The Beatles turned out hits with mechanical ease. It’s as if the band was programmed from the start to set the pop-rock bar so high you could barely make it out. Complete with a staggering 14 albums, along with some additional material, the expansive Stereo Box Set is a reminder of the British quartet’s mastery of music. Must-have albums like Abbey Road, Revolver, and Sgt. Pepper’s Lonely Hearts Club Band are included in their entirety. Bonus swag within this limited-edition set includes a sharp coffee table book with words from acclaimed BBC producer Kevin Howlett.
Prince is among the best of all time, period. But the late great is also the product of an incredible Minneapolis sound that exploded in the 1970s. This collection, from the creative folks at Numero Group, shows just how vibrant that scene is, capturing a unique moment in sonic history when dance music was meshing with glam-rock and groove-laden funk. You’re sure to come away with a few favorite new artists and massive respect for the climate that helped launch The Purple One into our living room speakers.
One of the more bizarre box sets out there, Zaireeka touts added amusement in that it’s highly interactive. The four albums are made to be played simultaneously, meaning you’ll be adventuring to cue up four boomboxes or record players and starting them all at precisely the same time. When done properly, the records align for some heady experimental rock. Listeners are even encouraged to play various combinations of the included records, allowing the listener to play DJ. The wild concept could only have been devised by frontman Wayne Coyne, who apparently was inspired in his youth by cars in parking lots playing the same music in synchronization, often unintentionally.
Jazz admirers and record crate diggers alike will find joy in this box set. It catalogs some of the best work of Bee Hive Records, established in 1977 just outside of the Windy City. The 16 LPs reveal a polarizing point in the genre where bigger acts went mainstream and what many would argue as the real jazz scene was left in the dark. Bee Hive brought these innovative sounds back to life, focusing on the thoughtful jazz of folks you may or may not know, like Dick Katz, Ronnie Matthews, and Arnett Cobb, to name a few. It’s a great look at the acoustic side of jazz, which struggled for popularity at the time but only because people were too focused (mistakenly) on shag carpeting and disco.
When it comes to highly influential North London band The Kinks, there are a handful of box set options. Yet, this one offers a great combo of historical context, unreleased singles, and that vintage Ray Davies sound. The deluxe set expands upon the album of the same name, the last to be released by the original four-piece in 1968. Because it was released alongside some amazing fellow music (literally the same day as The Beatles’ White Album), the record was somewhat overlooked, to begin with.
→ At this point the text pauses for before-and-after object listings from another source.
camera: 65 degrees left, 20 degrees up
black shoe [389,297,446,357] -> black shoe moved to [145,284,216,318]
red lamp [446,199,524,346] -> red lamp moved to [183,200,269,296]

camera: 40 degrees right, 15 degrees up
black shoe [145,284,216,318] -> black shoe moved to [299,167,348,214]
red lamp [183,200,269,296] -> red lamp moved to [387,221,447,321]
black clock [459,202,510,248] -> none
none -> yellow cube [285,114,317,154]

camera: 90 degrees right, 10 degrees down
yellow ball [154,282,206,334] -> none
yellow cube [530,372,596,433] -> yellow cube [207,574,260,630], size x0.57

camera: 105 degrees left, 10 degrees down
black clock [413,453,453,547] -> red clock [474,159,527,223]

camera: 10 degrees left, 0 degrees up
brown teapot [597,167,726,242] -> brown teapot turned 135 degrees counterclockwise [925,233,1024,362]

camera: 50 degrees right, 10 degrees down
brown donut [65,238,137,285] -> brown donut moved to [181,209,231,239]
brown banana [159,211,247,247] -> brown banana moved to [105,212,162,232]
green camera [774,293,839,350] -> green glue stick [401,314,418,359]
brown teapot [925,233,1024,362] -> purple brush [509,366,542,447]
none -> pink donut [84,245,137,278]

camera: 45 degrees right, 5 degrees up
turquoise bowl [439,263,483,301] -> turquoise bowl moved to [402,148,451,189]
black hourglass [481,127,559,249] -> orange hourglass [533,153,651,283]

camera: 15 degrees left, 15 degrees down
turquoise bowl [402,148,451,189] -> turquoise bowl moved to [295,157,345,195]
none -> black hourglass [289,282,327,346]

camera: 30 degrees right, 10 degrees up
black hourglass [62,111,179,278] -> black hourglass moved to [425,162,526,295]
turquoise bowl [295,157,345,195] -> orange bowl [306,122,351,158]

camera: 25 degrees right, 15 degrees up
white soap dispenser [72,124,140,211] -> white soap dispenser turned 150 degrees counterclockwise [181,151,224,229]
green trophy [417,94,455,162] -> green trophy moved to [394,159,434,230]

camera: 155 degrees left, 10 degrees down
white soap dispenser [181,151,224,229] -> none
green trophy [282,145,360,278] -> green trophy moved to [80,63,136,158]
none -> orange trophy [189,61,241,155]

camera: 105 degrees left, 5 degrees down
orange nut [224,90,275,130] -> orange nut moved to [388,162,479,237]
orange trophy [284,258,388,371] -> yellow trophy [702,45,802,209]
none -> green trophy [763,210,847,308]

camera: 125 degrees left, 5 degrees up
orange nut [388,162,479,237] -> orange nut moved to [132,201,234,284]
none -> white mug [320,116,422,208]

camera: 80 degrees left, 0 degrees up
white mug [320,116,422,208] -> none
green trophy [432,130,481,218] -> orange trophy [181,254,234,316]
Revisiting it today reminds us that it’s one of the greatest ever, and it comes with tons of extra tracks and remastered material to boot.
A Phish box set seems like the only format for a band known to turn out 40-minute renditions of studio tracks. However, selecting one amid the Vermont jam band’s sprawling library is a tough task, made even harder by the countless live recordings that exist within the fanatical Phish-sphere. But Hampton Comes Alive, released in 1999, is a stellar collage of the band’s signature live gusto and jazzy rock fusion. It’s also full of fantastic covers, including Bold as Love by Jimi Hendrix, Cry Baby Cry by The Beatles, and Sabotage by The Beastie Boys. Ever-appreciative of its massive fanbase, Phish opted to include some fan art and photos in this six-disc set.